The Fund and the County argue that the compensation court erred in determining petitioner totally and permanently disabled, contending that the court's findings that petitioner was not employable was not supported by credible evidence in the record. We agree.
An injured employee bears the burden of proving his or her compensation claim by a preponderance of the evidence. Perez, supra, 95 N.J. at 118. The employee must demonstrate his or her injury with demonstrable objective medical evidence, not simply by his or her own subjective complaints. Id. at 116-18. "An award of compensation cannot rest upon imagination, surmise or conjecture, or upon speculation." DiCostanzo v. Matthews Constr. Co., 110 N.J. Super. 383, 389 (App. Div. 1970), aff'd, 58 N.J. 159 (1971).
To be considered disabled and unemployable, a "workman need not be bedridden, paralyzed, or unable to get about; nor is ability for light or intermittent or sedentary work inconsistent with total disability." Zabita v. Chatham Shop Rite, 208 N.J. Super. 215, 221 (App. Div. 1986), appeal dismissed, 107 N.J. 139 (1987). However, the employee will be found to be permanently and totally disabled if, as a result of the employee's injuries, he or she is determined to be "'unemployable in a reasonably stable job market' after a work-related accident." Id. at 220 (quoting Katz, supra, 67 N.J. at 62).
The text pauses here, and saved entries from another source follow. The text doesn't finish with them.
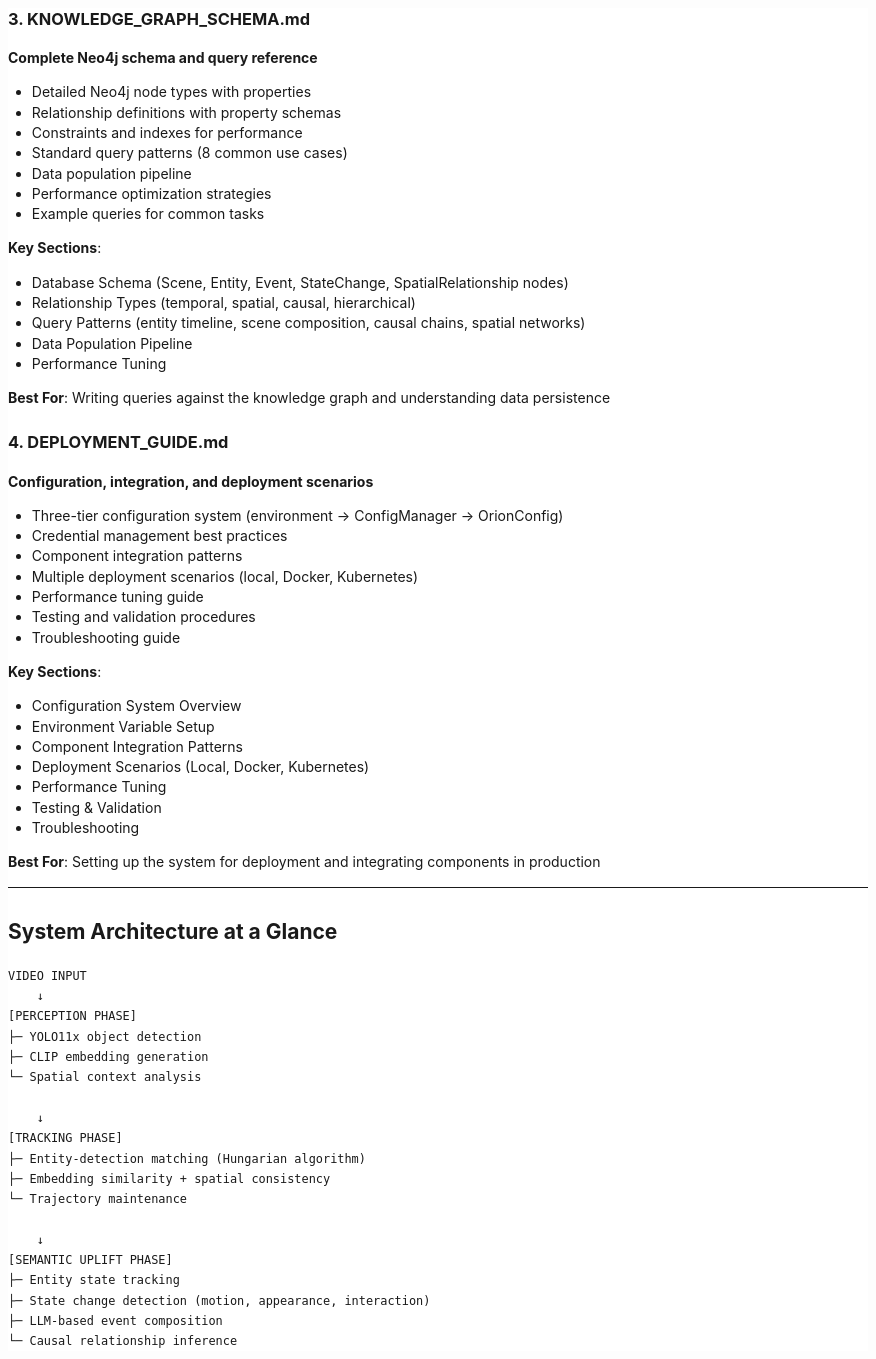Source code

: ### 3. KNOWLEDGE_GRAPH_SCHEMA.md
**Complete Neo4j schema and query reference**

- Detailed Neo4j node types with properties
- Relationship definitions with property schemas
- Constraints and indexes for performance
- Standard query patterns (8 common use cases)
- Data population pipeline
- Performance optimization strategies
- Example queries for common tasks

**Key Sections**:
- Database Schema (Scene, Entity, Event, StateChange, SpatialRelationship nodes)
- Relationship Types (temporal, spatial, causal, hierarchical)
- Query Patterns (entity timeline, scene composition, causal chains, spatial networks)
- Data Population Pipeline
- Performance Tuning

**Best For**: Writing queries against the knowledge graph and understanding data persistence

### 4. DEPLOYMENT_GUIDE.md
**Configuration, integration, and deployment scenarios**

- Three-tier configuration system (environment → ConfigManager → OrionConfig)
- Credential management best practices
- Component integration patterns
- Multiple deployment scenarios (local, Docker, Kubernetes)
- Performance tuning guide
- Testing and validation procedures
- Troubleshooting guide

**Key Sections**:
- Configuration System Overview
- Environment Variable Setup
- Component Integration Patterns
- Deployment Scenarios (Local, Docker, Kubernetes)
- Performance Tuning
- Testing & Validation
- Troubleshooting

**Best For**: Setting up the system for deployment and integrating components in production

---

## System Architecture at a Glance

```
VIDEO INPUT
    ↓
[PERCEPTION PHASE]
├─ YOLO11x object detection
├─ CLIP embedding generation
└─ Spatial context analysis

    ↓
[TRACKING PHASE]
├─ Entity-detection matching (Hungarian algorithm)
├─ Embedding similarity + spatial consistency
└─ Trajectory maintenance

    ↓
[SEMANTIC UPLIFT PHASE]
├─ Entity state tracking
├─ State change detection (motion, appearance, interaction)
├─ LLM-based event composition
└─ Causal relationship inference
```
Here, neither the Fund nor the County challenges the court's finding that petitioner can no longer perform the duties of a Sheriff's Officer because of the residual disabilities to his left shoulder resulting from the 2000 accident. However, appellants contend that the court failed to consider the level of petitioner's functional capacity to perform less strenuous work, citing for example, petitioner had been medically cleared to return to work with the County after the 2000 accident, albeit restricted to light duty. In addition, appellants' cite to petitioner working for Haynes Security after he left the County's employment before moving to Las Vegas. We are satisfied that the court erred by not considering whether petitioner was physically able to perform less strenuous types of work in reaching its decision that he was "unemployable."
We also note that in reaching its decision that petitioner was not employable, the court mistakenly based its conclusion in part on petitioner's subjective complaints, not the credible evidence. In so doing, the court found that petitioner "had difficulty in sitting for prolonged periods of time or standing for prolonged periods of time. Since he also had prior left wrist . . . carpal tunnel surgery release[,] he had problems performing any duties that entailed any repetitive movement of his hand." Notwithstanding the court's factual determinations, the record is devoid of medical evidence supporting such findings. Indeed, to the contrary, after petitioner's left carpal tunnel release in 1997, petitioner returned to full-time work and to his part-time, non-County-related jobs. At oral argument, petitioner countered that Dr. Crain's report of November 1, 2002, supported the court's finding that petitioner cannot sit for prolonged periods of time, thereby preventing him from performing sedentary desk type of work. Not so. The reference to petitioner suffering pain when sitting is not contained in the doctor's medical findings, but rather in petitioner's history of subjective complaints.
Accordingly, we reverse the order of November 16, 2007; and remand to the Division for a new trial.